* _Selected passage_:
Two model training scenarios

ScenarioType(s) of trainingYour InputsTrained model(s)
A. No experimental dataSelf-supervised fine-tuning on homologsHomolog dataBase sampler
B. With experimental dataSelf-supervised fine-tuning, Supervised fine-tuning on your primary objective (DPO), Multi-head predictor fine-tuningHomolog data, assay data, primary objectiveBase sampler, conditioned sampler, and scorer

Learn more about what training entails, and how these different models are trained and used in How our models are trained.

You will first need to perform a homolog search to compile a dataset to be used for training sampler models.

As an input, you provide one or more seed sequences (the proteins that define the protein "neighborhood" you want to operate in), and Cradle will run a query on public databases and return a list of homologs. For antibody searches, Cradle will also compute CDR annotations (IMGT numbering).

These are the databases Cradle queries:

ModalityDatabaseNotes
Single-domain binder (VHH)OAS (Observed Antibody Space)Unpaired dataset (single chains)

* _Work item 1_: Using the text on model training, decide whether each statement agrees with it. Answer yes or no for each, and quote the deciding words of the text. (a) For antibody searches, CDR annotations are computed with IMGT numbering. (b) The user must supply the list of homologs themselves. (c) A homolog search has to be done before sampler models can be trained.
* _Work item 2_: According to the text on model training, why must a homolog search be performed first? Answer in one to three sentences.
* _Work item 3_: Continue the text on model training from its last line.

* _Given entries_:
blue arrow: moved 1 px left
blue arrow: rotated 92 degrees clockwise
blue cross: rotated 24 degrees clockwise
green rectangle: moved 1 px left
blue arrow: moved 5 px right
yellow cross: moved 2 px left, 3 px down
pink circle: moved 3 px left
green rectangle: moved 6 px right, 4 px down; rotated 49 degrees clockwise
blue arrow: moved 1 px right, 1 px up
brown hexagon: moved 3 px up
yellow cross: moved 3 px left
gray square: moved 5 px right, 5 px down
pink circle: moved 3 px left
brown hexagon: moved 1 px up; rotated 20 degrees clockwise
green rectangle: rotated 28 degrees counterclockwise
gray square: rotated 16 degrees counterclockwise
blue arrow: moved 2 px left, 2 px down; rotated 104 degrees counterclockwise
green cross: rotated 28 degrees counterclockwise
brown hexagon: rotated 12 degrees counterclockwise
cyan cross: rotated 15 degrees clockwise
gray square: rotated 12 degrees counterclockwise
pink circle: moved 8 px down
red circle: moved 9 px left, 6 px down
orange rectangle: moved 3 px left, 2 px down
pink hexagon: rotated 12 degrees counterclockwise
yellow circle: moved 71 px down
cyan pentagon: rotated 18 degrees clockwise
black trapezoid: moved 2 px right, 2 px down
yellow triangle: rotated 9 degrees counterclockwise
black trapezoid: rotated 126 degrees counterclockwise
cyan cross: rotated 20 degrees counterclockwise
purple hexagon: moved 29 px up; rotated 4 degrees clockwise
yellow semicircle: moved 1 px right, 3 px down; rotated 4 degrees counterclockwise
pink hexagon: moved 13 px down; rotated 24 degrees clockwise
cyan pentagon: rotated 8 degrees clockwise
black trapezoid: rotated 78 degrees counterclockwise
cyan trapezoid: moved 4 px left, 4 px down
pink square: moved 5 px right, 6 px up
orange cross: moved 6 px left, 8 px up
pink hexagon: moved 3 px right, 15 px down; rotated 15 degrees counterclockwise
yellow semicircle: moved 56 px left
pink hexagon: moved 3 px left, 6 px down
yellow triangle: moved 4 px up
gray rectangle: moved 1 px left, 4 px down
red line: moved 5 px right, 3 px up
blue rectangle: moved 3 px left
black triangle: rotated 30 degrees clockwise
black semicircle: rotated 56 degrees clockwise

* _Output 1_:
(a) Yes: "For antibody searches, Cradle will also compute CDR annotations (IMGT numbering)."
(b) No: "Cradle will run a query on public databases and return a list of homologs."
(c) Yes: "You will first need to perform a homolog search to compile a dataset to be used for training sampler models."

* _Output 2_: The homolog search compiles the dataset used to train the sampler models. The seed sequences you provide define the protein "neighborhood," and Cradle queries public databases to return a list of homologs for that dataset.

* _Output 3_:
Multi-domain binder (Fab, IgG, scFv)OASPaired dataset, preserving VH/VL co-evolutionary signal
Enzyme, peptide, other proteinsUniRefNo computed annotation available

The search takes a couple of hours depending on the number of homologs and sequence length, and you can expect to find on the order of thousands of related sequences. You can review the homolog search report to sanity check the results:

  • Count. Expect at least hundreds of homologs, ideally thousands
  • Sequence identity and coverage. Ideally high sequence identity (many related proteins) with high coverage, which means good data on epistatic interactions across the sequence. Very low sequence identity can indicate your seed isn't well represented in the database, which can lower performance — but there is a wide range of acceptable values.
  • Distributions, not just averages. The report gives distributions, so you can look for surprises e.g., clusters of homologs with unexpectedly low coverage, for example.

Special cases: A chimera or fusion seed will return hits covering each component separately. A seed that is a sub-unit of a larger protein will return hits covering the seed but only a fraction of the homologs. For antibodies, expect good coverage of framework regions but unlikely close hits for the CDRs.

Note: If you bring your own homolog collection (e.g., from a screening campaign) you can switch to Advanced mode and select your dataset to be used for training instead of running a search. If you would like to combine your homolog collection with the search results, you will need to create a combined dataset first.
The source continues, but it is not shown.